- Job
Below are some entries. Repeat exactly the lines from the one with "text [187, 524, 1053, 1332]" through the one with "Page size: 1275x1650.", and only those.

- Supplied material
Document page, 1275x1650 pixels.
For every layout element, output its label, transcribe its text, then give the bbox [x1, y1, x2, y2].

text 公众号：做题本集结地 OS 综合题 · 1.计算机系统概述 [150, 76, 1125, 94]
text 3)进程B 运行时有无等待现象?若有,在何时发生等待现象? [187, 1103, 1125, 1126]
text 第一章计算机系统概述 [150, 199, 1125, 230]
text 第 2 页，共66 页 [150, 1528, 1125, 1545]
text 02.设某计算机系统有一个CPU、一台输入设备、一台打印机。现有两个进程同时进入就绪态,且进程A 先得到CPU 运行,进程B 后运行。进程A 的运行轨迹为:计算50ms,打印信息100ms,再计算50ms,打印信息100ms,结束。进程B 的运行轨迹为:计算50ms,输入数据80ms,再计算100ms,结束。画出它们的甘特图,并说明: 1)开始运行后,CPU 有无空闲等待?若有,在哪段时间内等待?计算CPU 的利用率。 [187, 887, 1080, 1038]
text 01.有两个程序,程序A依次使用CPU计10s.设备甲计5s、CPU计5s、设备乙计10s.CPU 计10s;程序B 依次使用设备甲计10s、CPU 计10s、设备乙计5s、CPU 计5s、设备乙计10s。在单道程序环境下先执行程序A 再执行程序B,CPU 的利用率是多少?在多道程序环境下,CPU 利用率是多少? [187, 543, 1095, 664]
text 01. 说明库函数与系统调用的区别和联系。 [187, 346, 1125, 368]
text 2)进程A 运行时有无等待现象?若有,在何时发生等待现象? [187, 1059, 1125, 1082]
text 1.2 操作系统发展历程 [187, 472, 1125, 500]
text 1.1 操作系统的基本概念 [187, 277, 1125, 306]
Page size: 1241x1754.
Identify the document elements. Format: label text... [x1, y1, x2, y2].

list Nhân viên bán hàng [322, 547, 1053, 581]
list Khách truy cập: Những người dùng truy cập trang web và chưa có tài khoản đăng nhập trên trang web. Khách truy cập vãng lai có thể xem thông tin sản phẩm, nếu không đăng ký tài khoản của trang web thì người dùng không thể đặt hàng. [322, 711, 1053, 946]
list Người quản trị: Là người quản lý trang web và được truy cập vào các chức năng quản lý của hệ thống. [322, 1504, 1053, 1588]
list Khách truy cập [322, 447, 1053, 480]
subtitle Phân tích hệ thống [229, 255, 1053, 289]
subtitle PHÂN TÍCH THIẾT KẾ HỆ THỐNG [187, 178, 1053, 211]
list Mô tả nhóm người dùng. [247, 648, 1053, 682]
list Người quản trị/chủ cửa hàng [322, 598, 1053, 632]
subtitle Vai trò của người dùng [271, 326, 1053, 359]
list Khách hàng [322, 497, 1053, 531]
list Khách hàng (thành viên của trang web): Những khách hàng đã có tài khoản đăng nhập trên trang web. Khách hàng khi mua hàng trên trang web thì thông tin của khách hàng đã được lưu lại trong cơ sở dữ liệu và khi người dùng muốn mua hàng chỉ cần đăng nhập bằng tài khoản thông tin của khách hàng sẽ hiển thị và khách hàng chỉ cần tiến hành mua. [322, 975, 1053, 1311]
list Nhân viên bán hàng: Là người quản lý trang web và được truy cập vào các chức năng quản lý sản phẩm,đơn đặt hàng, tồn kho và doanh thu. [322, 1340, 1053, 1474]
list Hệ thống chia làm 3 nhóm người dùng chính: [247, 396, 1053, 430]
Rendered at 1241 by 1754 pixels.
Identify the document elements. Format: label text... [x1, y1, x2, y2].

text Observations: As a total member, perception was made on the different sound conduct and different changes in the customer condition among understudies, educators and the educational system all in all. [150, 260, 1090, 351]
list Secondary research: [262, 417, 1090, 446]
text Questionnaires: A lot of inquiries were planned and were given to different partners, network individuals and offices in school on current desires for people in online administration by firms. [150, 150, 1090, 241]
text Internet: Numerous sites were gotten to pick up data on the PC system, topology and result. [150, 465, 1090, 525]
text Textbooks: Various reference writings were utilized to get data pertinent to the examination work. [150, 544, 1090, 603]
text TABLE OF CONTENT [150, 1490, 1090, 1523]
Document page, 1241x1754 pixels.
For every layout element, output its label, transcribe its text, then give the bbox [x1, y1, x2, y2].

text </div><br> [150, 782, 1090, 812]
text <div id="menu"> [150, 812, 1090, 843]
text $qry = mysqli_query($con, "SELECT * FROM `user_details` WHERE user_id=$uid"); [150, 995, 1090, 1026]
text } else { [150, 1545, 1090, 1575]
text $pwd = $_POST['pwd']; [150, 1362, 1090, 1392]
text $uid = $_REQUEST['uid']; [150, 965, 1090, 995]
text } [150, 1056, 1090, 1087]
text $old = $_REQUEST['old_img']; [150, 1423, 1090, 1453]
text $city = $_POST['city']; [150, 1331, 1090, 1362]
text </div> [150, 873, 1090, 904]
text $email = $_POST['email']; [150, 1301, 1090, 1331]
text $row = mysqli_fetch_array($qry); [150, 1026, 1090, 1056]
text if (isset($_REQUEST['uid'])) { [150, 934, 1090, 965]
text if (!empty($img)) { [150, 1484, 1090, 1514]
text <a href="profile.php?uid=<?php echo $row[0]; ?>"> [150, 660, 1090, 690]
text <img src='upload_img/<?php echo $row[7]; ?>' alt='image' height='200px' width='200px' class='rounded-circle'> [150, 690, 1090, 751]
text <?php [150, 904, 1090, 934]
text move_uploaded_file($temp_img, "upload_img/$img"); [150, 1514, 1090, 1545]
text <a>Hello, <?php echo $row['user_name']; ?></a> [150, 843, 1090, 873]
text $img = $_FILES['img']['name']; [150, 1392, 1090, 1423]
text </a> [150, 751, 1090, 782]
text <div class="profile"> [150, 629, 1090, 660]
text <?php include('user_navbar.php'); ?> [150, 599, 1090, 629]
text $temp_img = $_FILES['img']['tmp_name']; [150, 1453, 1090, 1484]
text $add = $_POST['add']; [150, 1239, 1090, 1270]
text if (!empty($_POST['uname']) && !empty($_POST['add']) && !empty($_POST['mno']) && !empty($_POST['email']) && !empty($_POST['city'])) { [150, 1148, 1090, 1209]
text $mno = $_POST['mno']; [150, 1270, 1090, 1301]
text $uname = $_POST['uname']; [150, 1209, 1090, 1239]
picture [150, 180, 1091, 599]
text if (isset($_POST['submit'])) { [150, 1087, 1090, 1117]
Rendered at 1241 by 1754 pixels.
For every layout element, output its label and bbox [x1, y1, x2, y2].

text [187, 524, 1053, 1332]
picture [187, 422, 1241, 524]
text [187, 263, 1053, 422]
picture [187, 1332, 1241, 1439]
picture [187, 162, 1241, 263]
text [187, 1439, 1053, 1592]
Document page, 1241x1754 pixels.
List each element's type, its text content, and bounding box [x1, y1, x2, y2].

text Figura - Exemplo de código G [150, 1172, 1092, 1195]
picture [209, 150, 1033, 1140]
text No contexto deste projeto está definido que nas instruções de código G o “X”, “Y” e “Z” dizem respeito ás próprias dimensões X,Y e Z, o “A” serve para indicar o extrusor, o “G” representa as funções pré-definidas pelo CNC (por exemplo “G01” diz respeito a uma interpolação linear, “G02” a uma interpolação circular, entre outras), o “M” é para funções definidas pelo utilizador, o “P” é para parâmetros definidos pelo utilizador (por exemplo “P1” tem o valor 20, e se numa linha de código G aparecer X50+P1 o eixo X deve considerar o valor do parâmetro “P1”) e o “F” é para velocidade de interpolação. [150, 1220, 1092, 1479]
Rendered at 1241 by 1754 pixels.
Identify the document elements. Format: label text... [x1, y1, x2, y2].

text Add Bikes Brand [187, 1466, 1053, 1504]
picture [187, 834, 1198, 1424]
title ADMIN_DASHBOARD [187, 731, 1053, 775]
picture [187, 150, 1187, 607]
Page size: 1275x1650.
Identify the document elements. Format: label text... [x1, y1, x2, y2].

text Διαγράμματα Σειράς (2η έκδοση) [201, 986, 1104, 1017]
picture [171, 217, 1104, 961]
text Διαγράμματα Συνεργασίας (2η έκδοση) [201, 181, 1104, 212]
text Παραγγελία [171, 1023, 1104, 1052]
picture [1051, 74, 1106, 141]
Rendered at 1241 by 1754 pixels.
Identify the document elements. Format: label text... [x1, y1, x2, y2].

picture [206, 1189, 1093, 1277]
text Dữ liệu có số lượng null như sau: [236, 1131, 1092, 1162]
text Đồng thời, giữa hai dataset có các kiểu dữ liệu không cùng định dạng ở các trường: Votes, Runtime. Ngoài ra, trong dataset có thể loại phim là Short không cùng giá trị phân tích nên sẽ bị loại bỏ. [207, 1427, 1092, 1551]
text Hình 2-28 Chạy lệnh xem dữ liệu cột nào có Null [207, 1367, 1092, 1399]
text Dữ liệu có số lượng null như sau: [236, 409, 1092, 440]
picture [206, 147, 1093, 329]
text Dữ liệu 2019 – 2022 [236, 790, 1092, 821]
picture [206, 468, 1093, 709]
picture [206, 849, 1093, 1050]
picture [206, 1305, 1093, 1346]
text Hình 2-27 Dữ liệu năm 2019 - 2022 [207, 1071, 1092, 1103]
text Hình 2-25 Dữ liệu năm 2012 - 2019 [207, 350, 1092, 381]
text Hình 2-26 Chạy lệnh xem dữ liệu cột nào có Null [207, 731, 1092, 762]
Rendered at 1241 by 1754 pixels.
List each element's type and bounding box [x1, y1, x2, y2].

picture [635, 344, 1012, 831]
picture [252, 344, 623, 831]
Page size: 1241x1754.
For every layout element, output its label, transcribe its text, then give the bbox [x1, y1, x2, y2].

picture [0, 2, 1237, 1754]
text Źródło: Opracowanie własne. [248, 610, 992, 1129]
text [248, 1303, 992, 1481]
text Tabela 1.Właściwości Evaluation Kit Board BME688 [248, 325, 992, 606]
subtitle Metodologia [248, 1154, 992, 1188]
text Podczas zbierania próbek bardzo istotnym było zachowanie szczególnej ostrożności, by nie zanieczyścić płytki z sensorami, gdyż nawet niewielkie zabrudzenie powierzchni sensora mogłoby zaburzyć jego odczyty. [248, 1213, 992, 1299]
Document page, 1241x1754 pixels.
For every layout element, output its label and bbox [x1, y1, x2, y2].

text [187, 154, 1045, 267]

- Task output
text [187, 524, 1053, 1332]
picture [187, 422, 1241, 524]
text [187, 263, 1053, 422]
picture [187, 1332, 1241, 1439]
picture [187, 162, 1241, 263]
text [187, 1439, 1053, 1592]
Document page, 1241x1754 pixels.
List each element's type, its text content, and bounding box [x1, y1, x2, y2].

text Figura - Exemplo de código G [150, 1172, 1092, 1195]
picture [209, 150, 1033, 1140]
text No contexto deste projeto está definido que nas instruções de código G o “X”, “Y” e “Z” dizem respeito ás próprias dimensões X,Y e Z, o “A” serve para indicar o extrusor, o “G” representa as funções pré-definidas pelo CNC (por exemplo “G01” diz respeito a uma interpolação linear, “G02” a uma interpolação circular, entre outras), o “M” é para funções definidas pelo utilizador, o “P” é para parâmetros definidos pelo utilizador (por exemplo “P1” tem o valor 20, e se numa linha de código G aparecer X50+P1 o eixo X deve considerar o valor do parâmetro “P1”) e o “F” é para velocidade de interpolação. [150, 1220, 1092, 1479]
Rendered at 1241 by 1754 pixels.
Identify the document elements. Format: label text... [x1, y1, x2, y2].

text Add Bikes Brand [187, 1466, 1053, 1504]
picture [187, 834, 1198, 1424]
title ADMIN_DASHBOARD [187, 731, 1053, 775]
picture [187, 150, 1187, 607]
Page size: 1275x1650.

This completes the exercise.